Taine, en 1870, venait de passer le Rhin pour étudier l’Allemagne. Eût-il partagé cette effroyable sécurité des hommes du Second Empire et de son camarade About ? Eût-il au contraire après étude donné un écho aux alarmes de Tocqueville et des meilleurs Alsaciens ? La guerre le surprit au début de ses investigations trop tardives.
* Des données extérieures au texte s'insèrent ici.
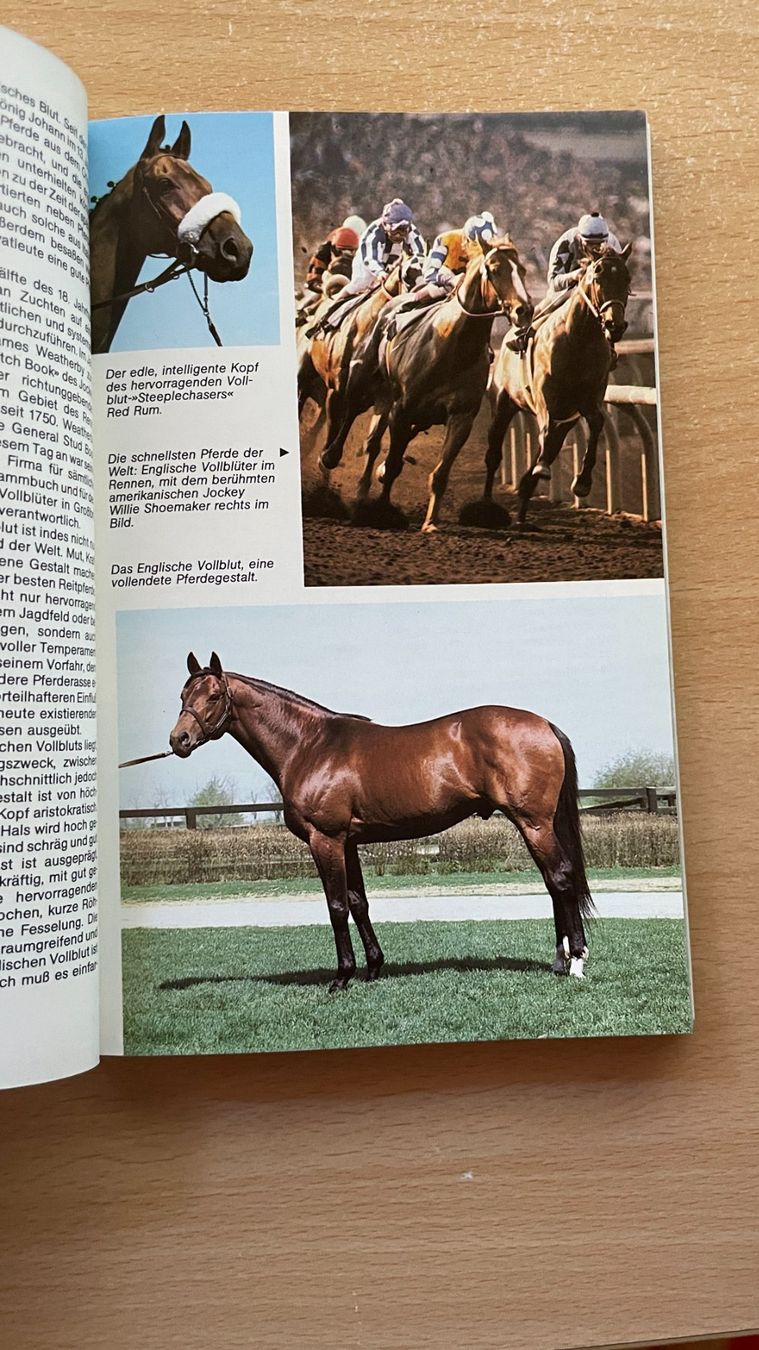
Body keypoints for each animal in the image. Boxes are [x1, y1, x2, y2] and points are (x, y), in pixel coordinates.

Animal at [169, 653, 593, 992]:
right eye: (183, 696)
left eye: (213, 696)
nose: (179, 740)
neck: (309, 745)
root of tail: (545, 725)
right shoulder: (348, 842)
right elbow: (359, 903)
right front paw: (373, 968)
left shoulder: (325, 839)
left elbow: (336, 906)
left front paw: (341, 977)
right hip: (535, 825)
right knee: (553, 883)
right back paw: (559, 961)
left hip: (534, 823)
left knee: (560, 878)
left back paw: (576, 961)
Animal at [318, 237, 533, 532]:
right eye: (495, 269)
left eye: (521, 270)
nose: (525, 310)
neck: (451, 347)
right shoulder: (402, 410)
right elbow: (393, 464)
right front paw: (382, 512)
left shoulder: (461, 416)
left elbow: (440, 473)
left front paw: (431, 522)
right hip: (362, 379)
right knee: (349, 411)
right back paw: (330, 457)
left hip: (390, 400)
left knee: (375, 440)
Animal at [485, 245, 632, 526]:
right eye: (598, 276)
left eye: (627, 280)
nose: (614, 325)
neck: (579, 341)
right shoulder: (546, 398)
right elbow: (545, 429)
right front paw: (543, 469)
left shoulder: (587, 402)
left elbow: (596, 424)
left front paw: (582, 482)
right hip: (504, 401)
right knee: (494, 452)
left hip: (566, 420)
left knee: (549, 445)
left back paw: (523, 505)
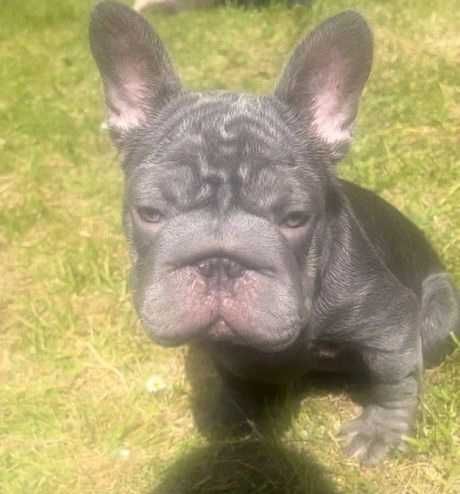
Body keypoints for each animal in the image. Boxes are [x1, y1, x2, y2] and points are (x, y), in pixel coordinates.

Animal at [89, 1, 459, 464]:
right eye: (149, 213)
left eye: (296, 219)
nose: (220, 262)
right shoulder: (225, 348)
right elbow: (235, 374)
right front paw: (234, 415)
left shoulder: (390, 325)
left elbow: (394, 380)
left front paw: (382, 432)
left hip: (440, 309)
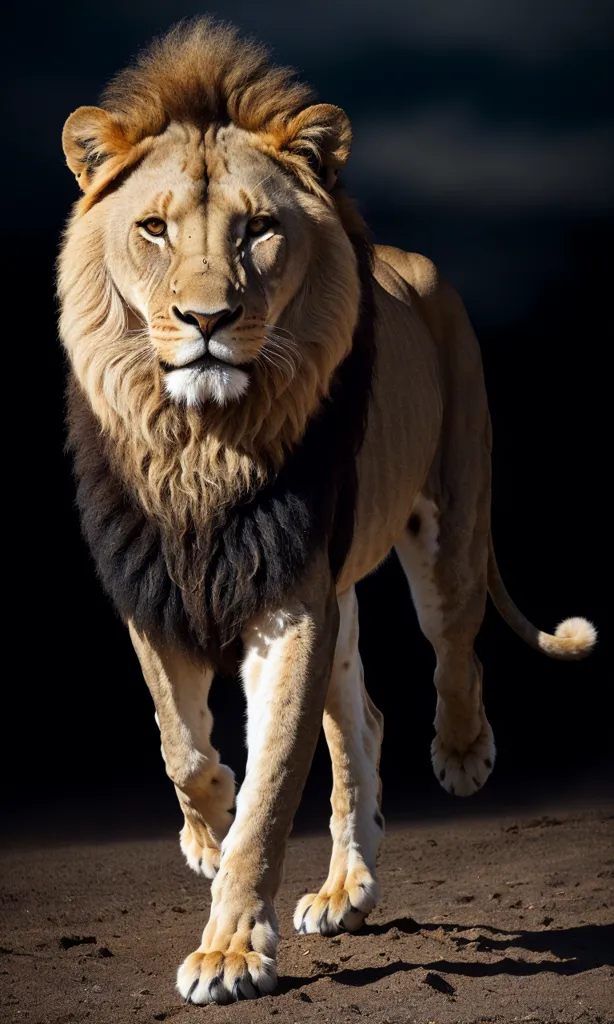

La guerre et la défaite ! Comment s’étonner qu’un tel refoulement ait écarté du Rhin non seulement notre réalité nationale, je veux dire notre territoire et notre population, mais même notre curiosité ? Francfort, la clef de voûte des Allemagnes du Nord et du Sud, le gué des Francs sur le Rhin, comme l’indique son étymologie, servant d’étiquette à notre désastre : quel désaveu plus évident pouvait-on redouter ? Dans l’amoindrissement de la France vaincue, le Rhin n’est plus qu’un fleuve d’amers ressouvenirs, un des derniers refuges des légendes dans le monde, et, parmi ces légendes, la gloire de la France. Seules les rêveries nostalgiques s’aventurent vers ses rives[1]. La musique de l’Or du Rhin, le souvenir des cathédrales ogivales, le culte de Beethoven polarisent encore quelques fidélités, mais, pour tous ceux qui ne vivent que dans le présent, le Rhin est un fleuve interdit. C’est une rivière allemande, prussienne même, vouée à une organisation mercantile. Pendant un demi-siècle la France est séparée du Rhin. Nous n’y avons plus d’activité intellectuelle, et telle est notre discrétion de vaincus que nous nous interdisons même de faire écho aux sympathies que la Rhénanie du Kulturkampf cherche à témoigner à sa voisine catholique.

J’ai connu ces minutes de notre dépression nationale. Il y

  1. Cette note trouve son expression juste dans un poème, que j’ai sous les yeux, de Fernand Baldenne, l’expression juste de la « rêverie rhénane » d’un enfant de 1871 (dans le volume Mezza voce). Peut-être y avait-il, dans le sentiment même que le Rhin n’était plus vers 1890 accessible qu’au rêve français, le germe d’un changement et une nouvelle orientation qui commençait.